PROVIDED PASSAGE —
------------------------------------
Bend it like Zohra
“I thought she was a Pisces,” Zohra Sehgal says with her quintessential wryness when her granddaughter is accused of being a lesbian in the 2002 cult-classic Bend It Like Beckham. As biji, the then 90-year-old actress breathes life into a small role with her comic genius.
Acting was not her first career choice, she took it up only in her mid-30s. Born as Sahibzadi Zohra Begum Mumtazullah Khan, the woman with an infectious smile was never the one to follow rules.
Zohra and her sisters attended Queen Mary College in Lahore, where women observed purdah. She moved to the UK, with trips involving stops at Quetta, Baghdad, Damascus, Beirut and a boat to Europe from Alexandria.
Her aunt had her join a ballet school in Dresden, Germany, which brought opportunities to travel with Uday Shankar’s troupe. Upon returning to India, she joined Shankar’s academy in Almora as a teacher and met Kameshwar Sehgal, a young man of varied interests.
Kameshwar was eight years Zohra’s junior and a Hindu no less. But they were young and in love. Convention, anyway, had not been something that Zohra was known to abide by too strictly. She liked bending the rules.
And so they got married and moved to Lahore. After the Partition, they moved to Bombay. This is where, after a lifetime of adventures, came Zohra’s tryst with acting.
Zohra began taking up roles in productions at the iconic Prithvi Theatre. Her film debut came soon with the Indian People’s Theatre Association’s Dharti Ke Lal while Palme d’Or winner Neecha Nagar brought her critical recognition.
------------------------------------
SOURCE MATERIAL —
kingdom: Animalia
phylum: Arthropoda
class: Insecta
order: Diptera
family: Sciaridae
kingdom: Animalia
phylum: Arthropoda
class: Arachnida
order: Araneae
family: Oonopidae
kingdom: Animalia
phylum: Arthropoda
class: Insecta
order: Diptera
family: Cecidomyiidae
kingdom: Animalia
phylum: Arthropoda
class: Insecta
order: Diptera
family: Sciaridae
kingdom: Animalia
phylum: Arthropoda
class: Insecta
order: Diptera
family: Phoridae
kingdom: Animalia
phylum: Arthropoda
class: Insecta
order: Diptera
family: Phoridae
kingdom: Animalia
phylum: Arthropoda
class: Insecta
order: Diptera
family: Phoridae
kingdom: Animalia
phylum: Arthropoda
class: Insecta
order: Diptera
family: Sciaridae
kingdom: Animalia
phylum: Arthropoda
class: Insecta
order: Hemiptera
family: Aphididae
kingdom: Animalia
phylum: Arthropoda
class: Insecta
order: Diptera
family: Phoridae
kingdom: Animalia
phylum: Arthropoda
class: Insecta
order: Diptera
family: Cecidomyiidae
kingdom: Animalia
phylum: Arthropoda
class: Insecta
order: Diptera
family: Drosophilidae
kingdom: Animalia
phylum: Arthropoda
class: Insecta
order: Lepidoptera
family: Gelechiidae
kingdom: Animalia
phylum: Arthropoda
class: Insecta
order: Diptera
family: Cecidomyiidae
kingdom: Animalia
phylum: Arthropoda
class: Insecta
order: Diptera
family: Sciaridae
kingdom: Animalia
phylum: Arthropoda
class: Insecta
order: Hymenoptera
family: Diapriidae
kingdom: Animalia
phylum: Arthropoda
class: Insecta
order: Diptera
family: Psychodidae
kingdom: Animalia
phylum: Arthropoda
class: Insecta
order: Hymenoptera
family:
------------------------------------
WHAT YOU WILL DO —
- 1) Transcribe the portion of the Zohra Sehgal profile starting at "Her aunt had" and ending at "bending the rules.".
- 2) Answer the following questions using the Zohra Sehgal profile.
(a) How old was the actress when she played biji in Bend It Like Beckham?
(b) In which city was the ballet school her aunt had her join?
(c) To which city did she and Kameshwar move after the Partition?

RESPONSES IN ORDER —
- 1)
Her aunt had her join a ballet school in Dresden, Germany, which brought opportunities to travel with Uday Shankar’s troupe. Upon returning to India, she joined Shankar’s academy in Almora as a teacher and met Kameshwar Sehgal, a young man of varied interests.
Kameshwar was eight years Zohra’s junior and a Hindu no less. But they were young and in love. Convention, anyway, had not been something that Zohra was known to abide by too strictly. She liked bending the rules.

- 2)
(a) She was 90 years old.
(b) Dresden, Germany.
(c) Bombay.